Excerpt to read:
There are read-only variables in the Timeline class that give the current status of animation such as running or paused, and that are set when the animation is played/paused or stopped.
Another important aspect that you should notice here is that we have defined only a single keyframe, whose time value is specified as 2s (2 seconds). This is actually the end point of the timeline; the timeline will automatically synthesize a starting keyframe, whose time value will be 0 seconds if none is specified explicitly. So for keyframe 0, the value of the xAxis variable would be its initial value, which is 0 in this case. So the timeline aims to translate the circle from 0 to 400 within a span of 2 seconds.
As you have learned, a keyframe defines a snapshot of the animation at a given point in time by specifying the time and respective values of the animation at the given time. There are also additional attributes that can be defined as part of the keyframe, such as action and canSkip. This section looks at each of them in detail.
The action function of the KeyFrame class is called when the elapsed time of the animation cycle passes the specified time of the keyframe. The function is called when the elapsed time passes the specified time even if it never equaled the indicated value exactly. This function is handy when you want to execute something at the end of each keyframe.
This attribute indicates whether the timeline can skip calling the action function of the keyframe if the master timer gets behind and more than one timeline cycle is skipped between time pulses. If it is set to True, only one call to the action function will occur for each time pulse regardless of how many cycles have occurred since the last execution of the action.

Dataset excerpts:
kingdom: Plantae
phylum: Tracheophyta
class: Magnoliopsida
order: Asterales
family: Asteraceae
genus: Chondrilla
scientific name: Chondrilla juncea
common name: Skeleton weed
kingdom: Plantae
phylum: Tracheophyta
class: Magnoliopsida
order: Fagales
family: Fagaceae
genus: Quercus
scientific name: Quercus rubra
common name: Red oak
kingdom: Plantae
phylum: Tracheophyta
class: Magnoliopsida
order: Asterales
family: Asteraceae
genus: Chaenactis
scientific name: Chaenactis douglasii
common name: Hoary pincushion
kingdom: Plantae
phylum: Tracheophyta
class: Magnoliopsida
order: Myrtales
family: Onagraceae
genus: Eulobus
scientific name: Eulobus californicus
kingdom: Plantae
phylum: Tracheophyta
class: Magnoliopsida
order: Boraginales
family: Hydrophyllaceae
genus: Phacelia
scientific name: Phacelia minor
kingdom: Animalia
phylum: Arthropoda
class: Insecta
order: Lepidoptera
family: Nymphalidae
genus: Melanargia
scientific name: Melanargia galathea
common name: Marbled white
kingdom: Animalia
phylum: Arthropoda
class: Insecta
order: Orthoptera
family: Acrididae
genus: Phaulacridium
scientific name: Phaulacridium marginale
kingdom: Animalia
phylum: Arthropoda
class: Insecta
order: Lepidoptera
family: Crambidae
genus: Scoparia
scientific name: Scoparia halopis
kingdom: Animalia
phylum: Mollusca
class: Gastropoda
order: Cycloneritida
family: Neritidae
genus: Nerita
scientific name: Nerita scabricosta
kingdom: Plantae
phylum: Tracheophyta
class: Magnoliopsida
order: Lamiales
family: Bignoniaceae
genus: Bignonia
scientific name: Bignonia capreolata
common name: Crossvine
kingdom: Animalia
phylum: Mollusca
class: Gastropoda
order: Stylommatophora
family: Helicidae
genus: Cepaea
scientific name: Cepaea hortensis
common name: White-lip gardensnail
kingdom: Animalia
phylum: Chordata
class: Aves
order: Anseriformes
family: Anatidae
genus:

What to work on:
(A) Decide whether each statement below agrees with the excerpt on timeline animation. Answer yes or no for each, quoting the words of the excerpt that settle it: (i) If no starting keyframe is given, the timeline supplies one itself. (ii) The action function runs only when the elapsed time exactly equals the keyframe's specified time. (iii) The circle is meant to move from 0 to 400 over 2 seconds.
(B) Quote the passage of the excerpt on timeline animation that starts with "This attribute indicates" and goes on through "of the action.".

Solution list:
(A)
(i) Yes: "the timeline will automatically synthesize a starting keyframe, whose time value will be 0 seconds if none is specified explicitly"
(ii) No: "The function is called when the elapsed time passes the specified time even if it never equaled the indicated value exactly."
(iii) Yes: "So the timeline aims to translate the circle from 0 to 400 within a span of 2 seconds."

(B)
This attribute indicates whether the timeline can skip calling the action function of the keyframe if the master timer gets behind and more than one timeline cycle is skipped between time pulses. If it is set to True, only one call to the action function will occur for each time pulse regardless of how many cycles have occurred since the last execution of the action.